Because the visual difference between wheat kernels of registered and unregistered varieties is often indistinguishable, the sale of unregistered wheat types is forbidden under the Seeds Act so as to safeguard the purity of the registered varieties designed for human food.
Plant breeders complain that this restriction handicaps the development of new wheat varieties bred for feed, ethanol and other industrial uses that might offer significant and lucrative benefits to farmers.
Earl Geddes, vice-president of market development and market support for the CWB, said the NeoVentures technology “is the closest thing to a driveway test that anybody is working on.”
While KVD would continue to be part of the CWB’s quality assurance system, he said the new technology could operate in parallel with it.
“If you’re an ethanol producer and you want specific varieties, and you can identify a variety on the driveway, then you can get them,” said Geddes.
“Otherwise, I don’t know how they’re going to tell what they are getting because there are no visual distinguishing characteristics for the new Canada Western General Purpose Wheat class.”
The new CWGP wheat class will be effective Aug. 1 this year, according to the Canadian Grains Commission website.

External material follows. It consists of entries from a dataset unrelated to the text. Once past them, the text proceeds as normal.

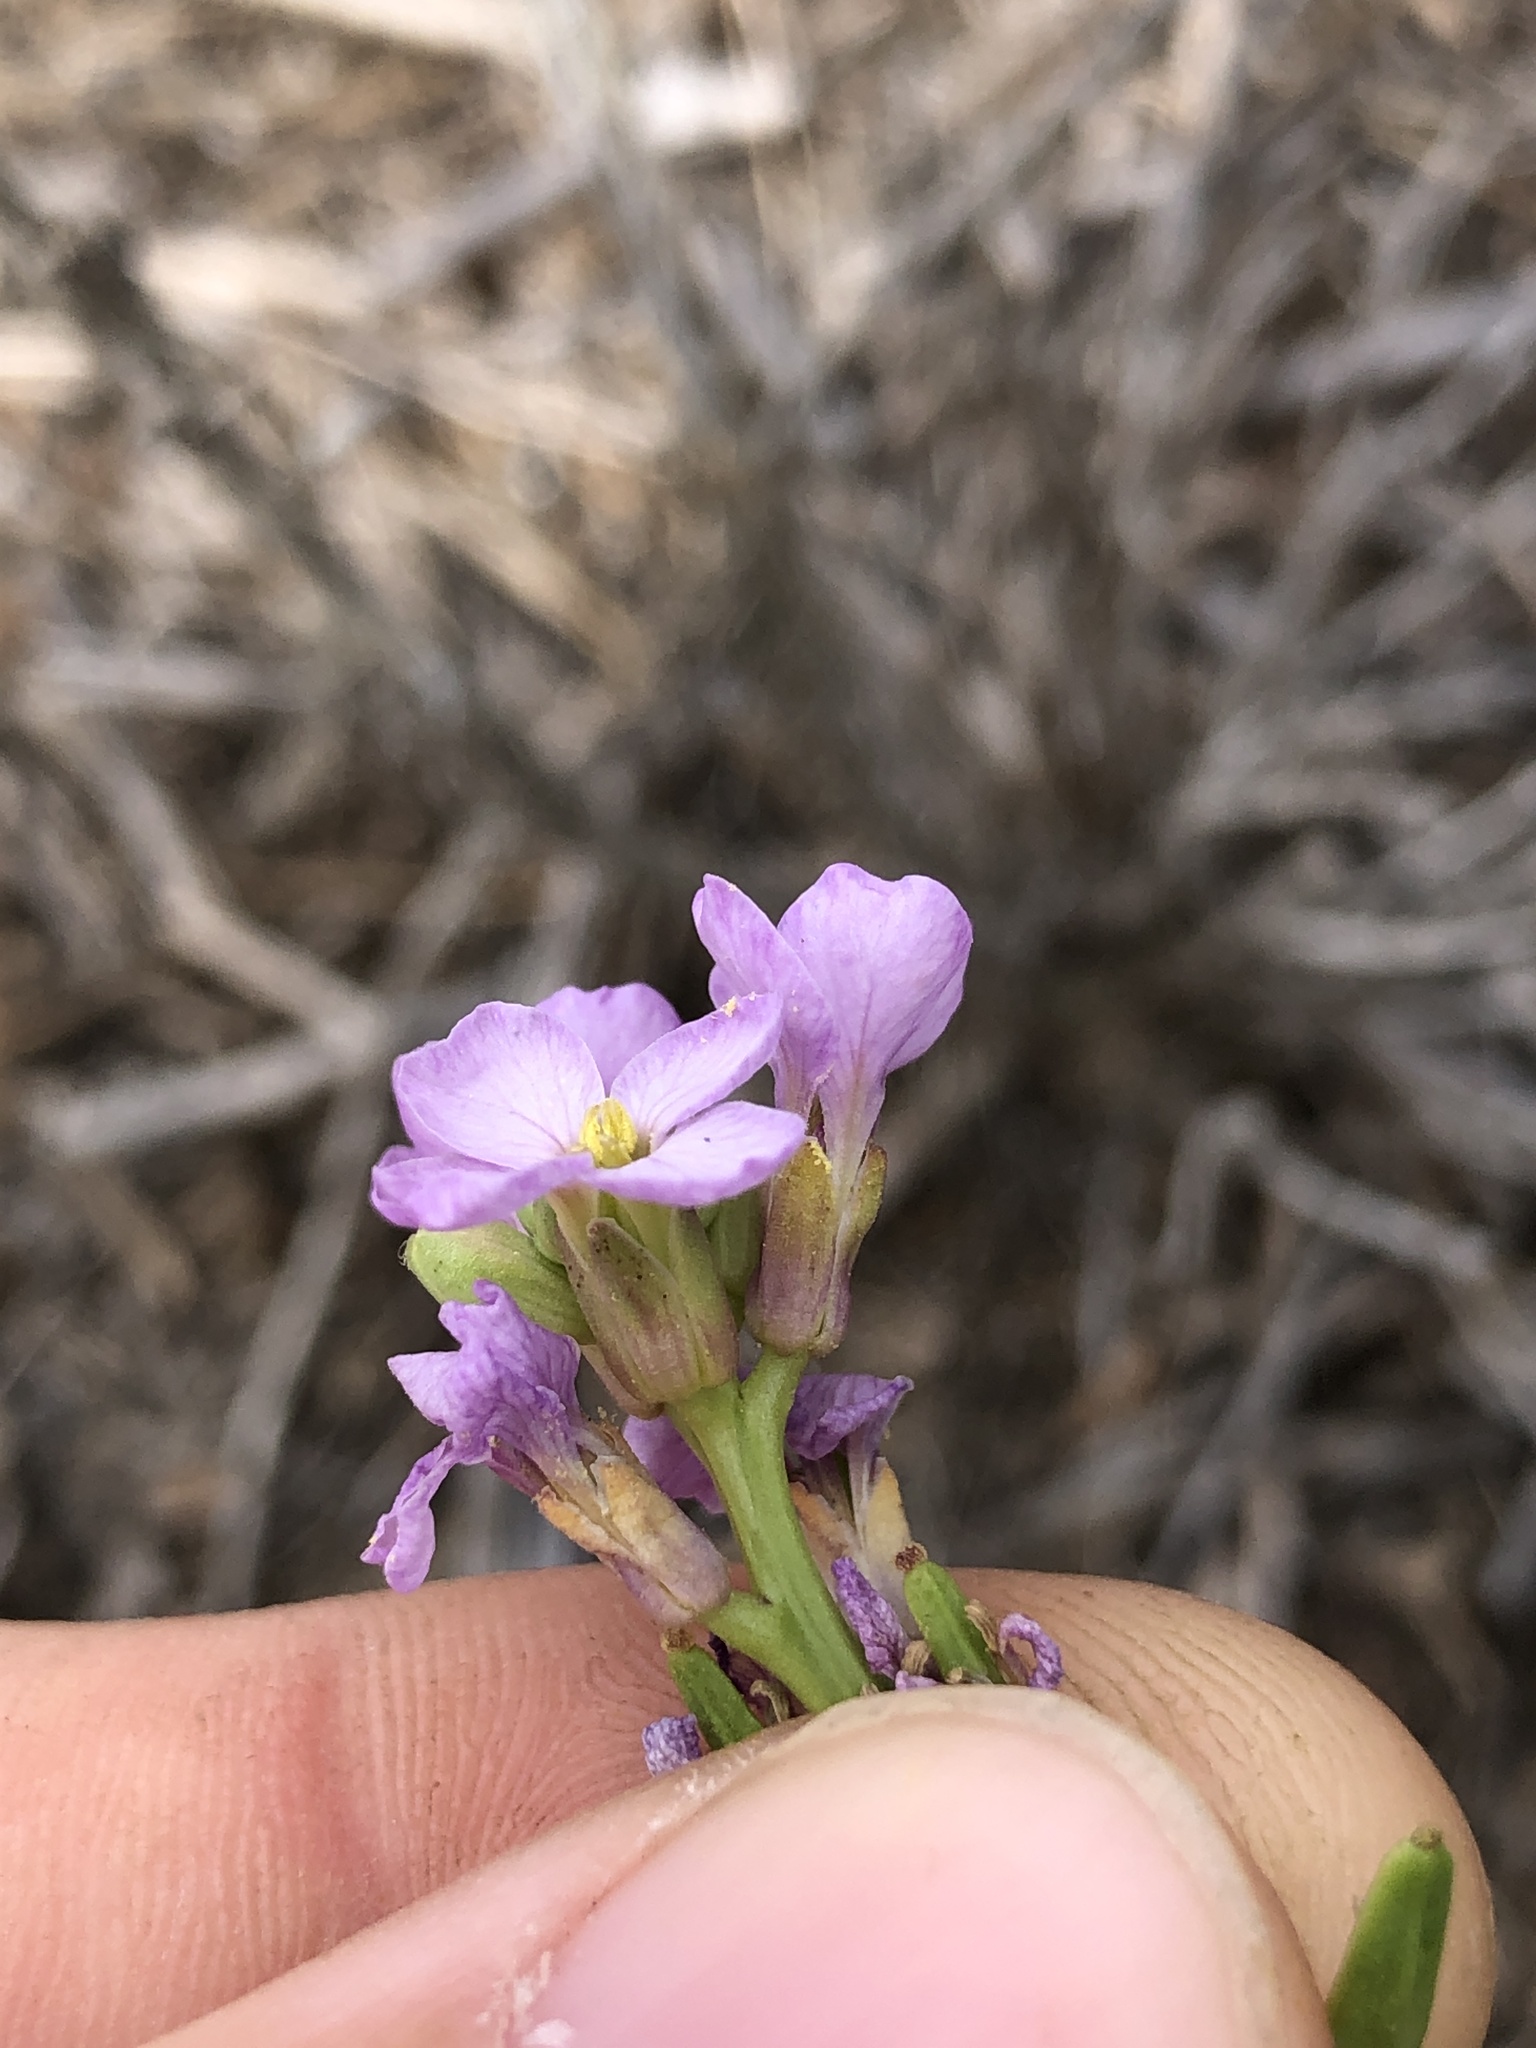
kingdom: Plantae
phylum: Tracheophyta
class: Magnoliopsida
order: Brassicales
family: Brassicaceae
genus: Cakile
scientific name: Cakile maritima
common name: Sea rocket
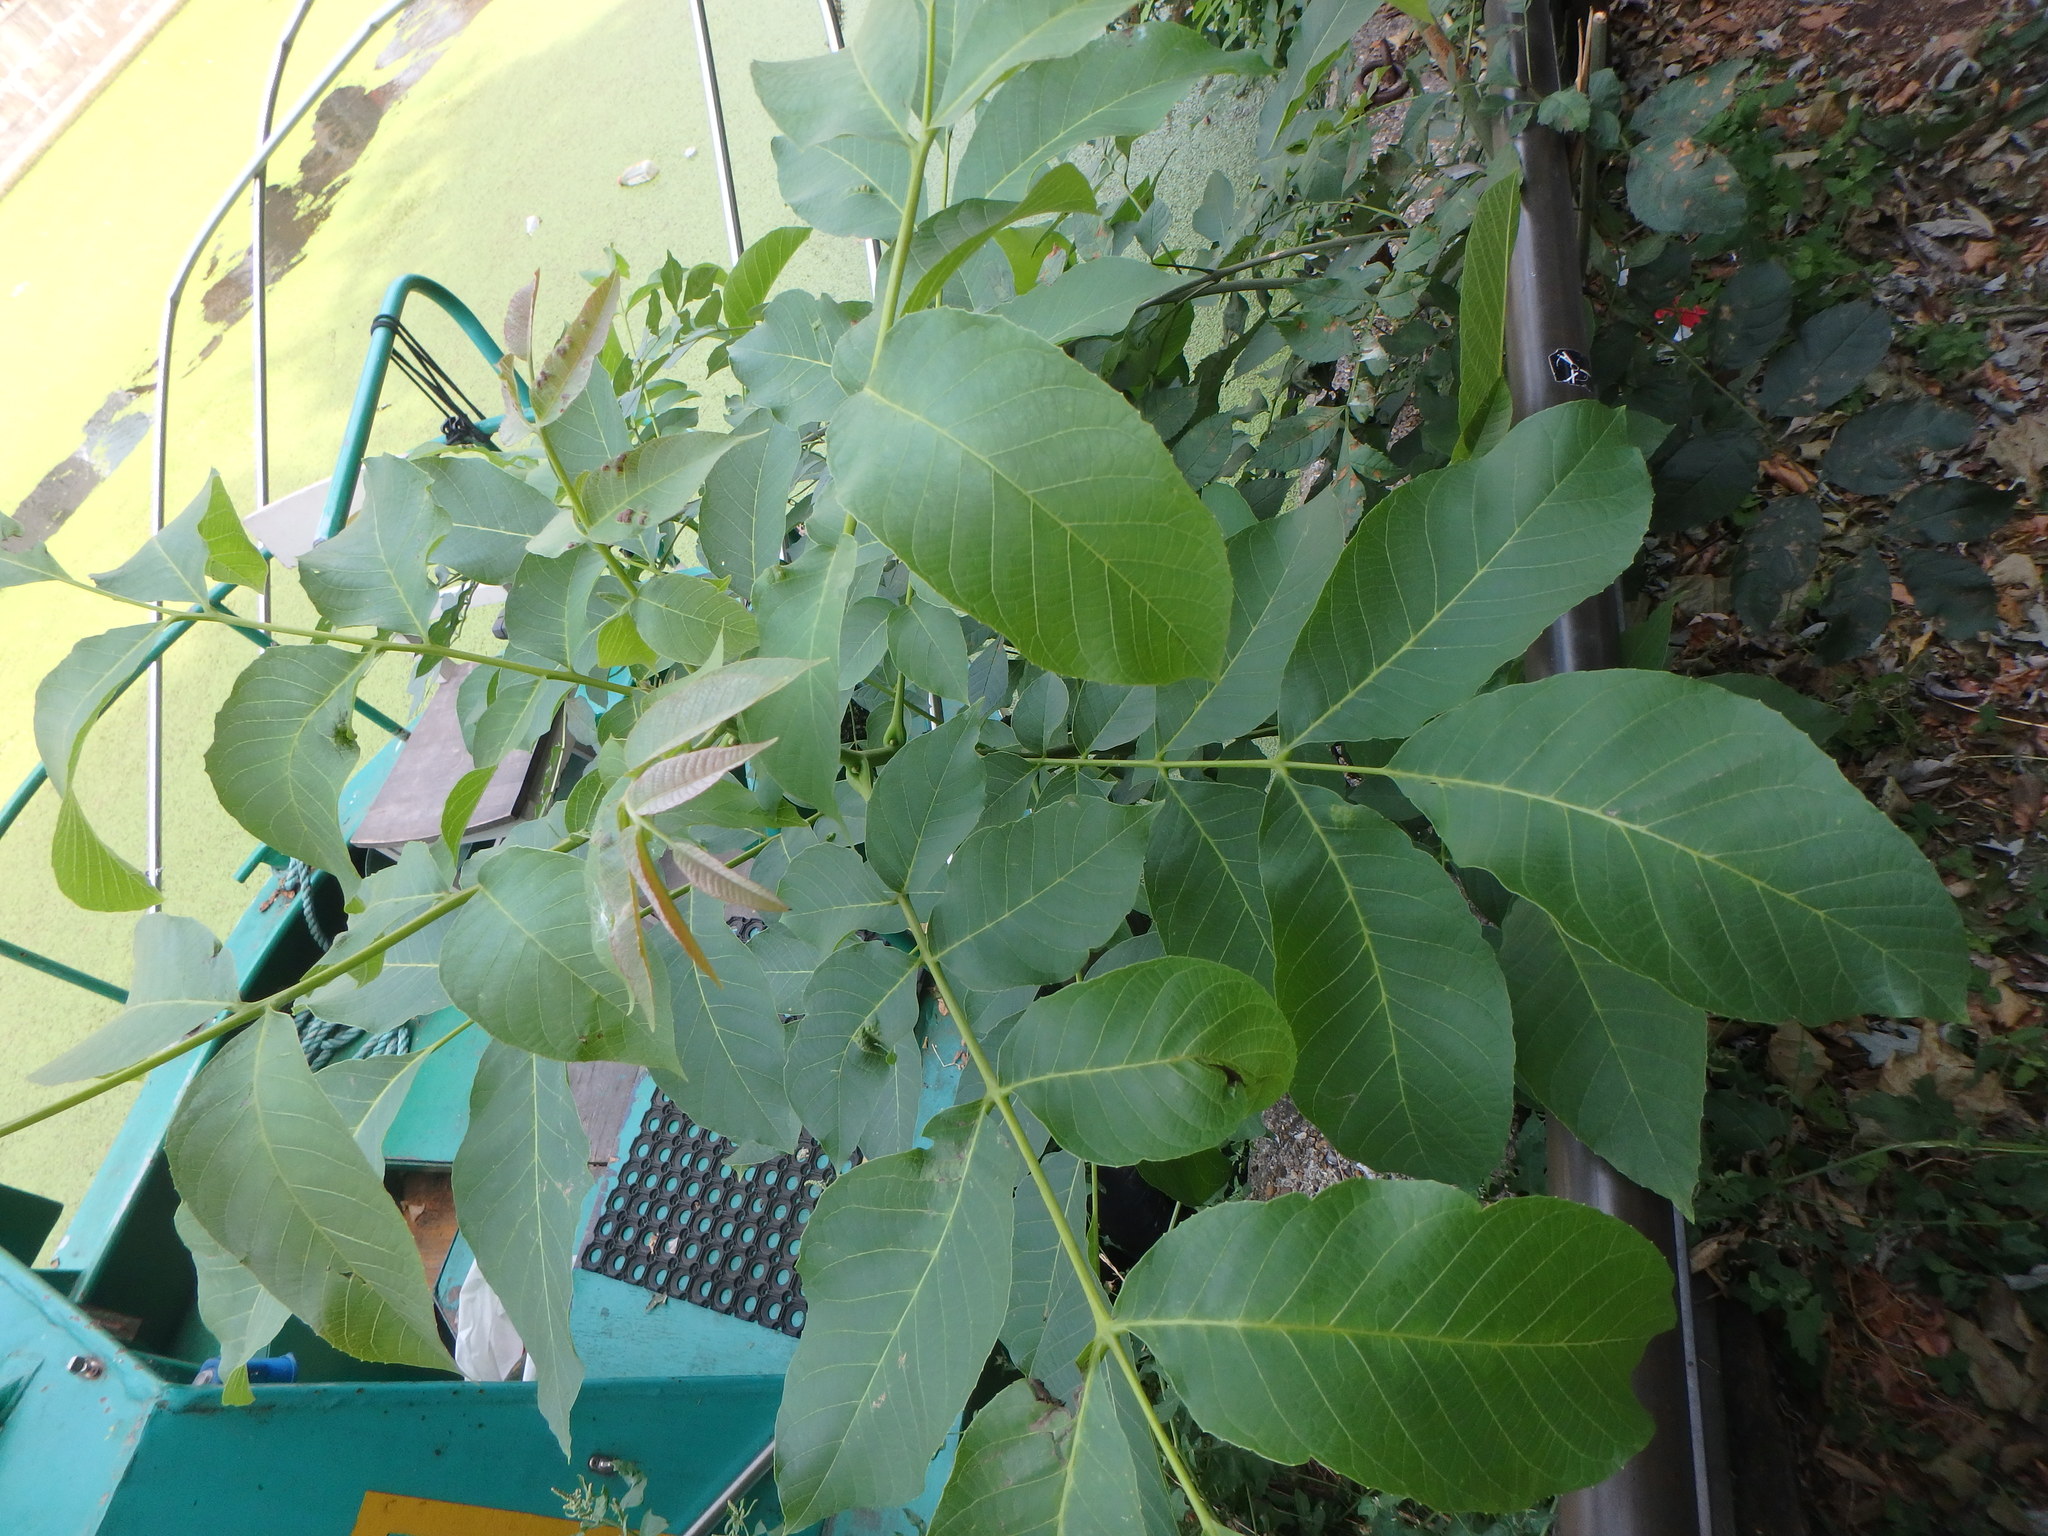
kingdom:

Varieties within the class will be allowed to visually resemble each other.
General purpose wheat varieties make up 10 percent of the CWB’s marketing efforts, with 70 percent CWRS and 20 percent Canada Western Amber Durum.
“Should it be successful, this device has the potential to help us move forward in variety identification that would accommodate almost every part of our wheat industry and other crops as well,” Geddes said.
Another MRAC-funded project, in which the grain commission is working with DNA Landmarks Inc. of Quebec, is developing a lab-based DNA marker analysis method of identifying grain.
Christiane Menard, a research manager at DNA Landmarks, said the company is identifying and compiling a database of DNA profiles for registered wheat lines from Western Canada.
“We’ll be able to tell which variety it is or if it has been contaminated with another,” Menard said. “And we’ll be able to tell you which line it has been contaminated with.”
The system, to be tested this summer, identifies a variety by looking for repeated DNA marker sequences in the genome and can give test results within 72 hours. It will be ready for general use within 30 to 45 days, she said, with extensive testing to be done this summer.
Geddes said the CGC’s project and the CWB’s driveway-based technology would likely be complementary.
“One may be an early screening tool; the other one may be the tool that does unit car trains.”